Just am Tag des Balls flog Albrecht nun erneut nach Wien und versuchte, die deponierte Waffe aus ihrem Versteck zu holen. Zuvor kontaktierte er Maurice R. und informierte diesen über seinen Besuch. Die Waffe wurde in der Zwischenzeit von einer Servicekraft des Flughafens entdeckt, die Polizei stellte Albrecht eine Falle und nahm ihn kurzzeitig fest. In der anschließenden Vernehmung gab Albrecht an, nach Wien gereist zu sein, um den Ball zu besuchen. Später widerrief er diese Aussage.

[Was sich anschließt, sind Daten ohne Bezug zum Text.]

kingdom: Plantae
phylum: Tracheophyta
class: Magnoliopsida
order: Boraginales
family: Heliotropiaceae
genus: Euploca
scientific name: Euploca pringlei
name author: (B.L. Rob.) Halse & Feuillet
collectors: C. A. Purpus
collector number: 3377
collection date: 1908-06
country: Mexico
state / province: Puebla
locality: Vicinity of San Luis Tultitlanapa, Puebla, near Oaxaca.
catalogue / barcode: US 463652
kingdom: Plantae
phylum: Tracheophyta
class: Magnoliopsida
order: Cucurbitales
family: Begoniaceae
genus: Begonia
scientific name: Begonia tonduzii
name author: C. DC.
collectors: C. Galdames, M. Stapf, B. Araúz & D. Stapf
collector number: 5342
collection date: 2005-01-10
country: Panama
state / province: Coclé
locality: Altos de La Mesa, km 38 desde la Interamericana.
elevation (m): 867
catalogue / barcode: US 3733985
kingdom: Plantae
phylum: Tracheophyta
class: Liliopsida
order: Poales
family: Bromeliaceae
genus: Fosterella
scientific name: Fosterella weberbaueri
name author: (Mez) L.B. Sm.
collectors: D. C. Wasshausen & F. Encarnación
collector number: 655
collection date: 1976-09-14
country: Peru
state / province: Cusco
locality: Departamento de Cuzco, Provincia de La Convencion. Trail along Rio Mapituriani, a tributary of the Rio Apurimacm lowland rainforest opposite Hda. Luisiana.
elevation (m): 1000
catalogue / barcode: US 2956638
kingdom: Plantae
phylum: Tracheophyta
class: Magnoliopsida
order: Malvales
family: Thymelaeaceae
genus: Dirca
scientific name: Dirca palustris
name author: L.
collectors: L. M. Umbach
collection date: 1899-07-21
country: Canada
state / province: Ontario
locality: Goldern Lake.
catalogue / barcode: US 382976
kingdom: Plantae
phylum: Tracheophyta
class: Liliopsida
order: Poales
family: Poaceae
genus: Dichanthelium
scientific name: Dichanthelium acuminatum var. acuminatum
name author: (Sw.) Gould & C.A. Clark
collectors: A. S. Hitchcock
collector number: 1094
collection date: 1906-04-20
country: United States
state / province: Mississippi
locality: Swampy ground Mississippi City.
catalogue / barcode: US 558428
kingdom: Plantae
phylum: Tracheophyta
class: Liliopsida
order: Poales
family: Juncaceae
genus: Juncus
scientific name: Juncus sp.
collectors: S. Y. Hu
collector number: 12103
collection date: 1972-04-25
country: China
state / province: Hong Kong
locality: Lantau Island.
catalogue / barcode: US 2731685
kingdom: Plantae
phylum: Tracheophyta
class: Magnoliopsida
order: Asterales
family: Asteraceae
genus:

Bedenkt man Albrechts Notizen zu einem Anschlag auf Antifas unter „falscher Flagge“ und den Versuch, die deponierte Waffe ausgerechnet am Tag der Demonstrationen gegen den rechten Ball aus ihrem Versteck zu holen, sowie Albrechts erste Aussage, zu eben diesem Ball zu wollen, liegt der Verdacht nahe, dass Franco Albrecht einen Anschlag geplant haben könnte wie er ihn schon zuvor durchdachte und dieser nur durch Zufall knapp verhindert wurde.

Der Prozess gegen Franco Albrecht wird in wenigen Wochen enden und eine Aufklärung zu seinen möglichen Anschlagsplänen wird es dort nicht geben. Nicht einmal Maurice R. wurde vom Gericht geladen um diesen zu vernehmen. Eine juristische Aufarbeitung, wie konkret die mutmaßlichen Anschlagspläne von Franco Albrecht waren und wie kurz vor ihrer Ausführung sie gestoppt wurden, rückt damit in weite Ferne. Doch macht der Komplex um Franco Albrecht erneut deutlich, wie sehr Antifaschist:innen ein Feindbild für die extreme Rechte sind und zu welchen Mitteln RechtsterroristInnen bereit sind zu greifen.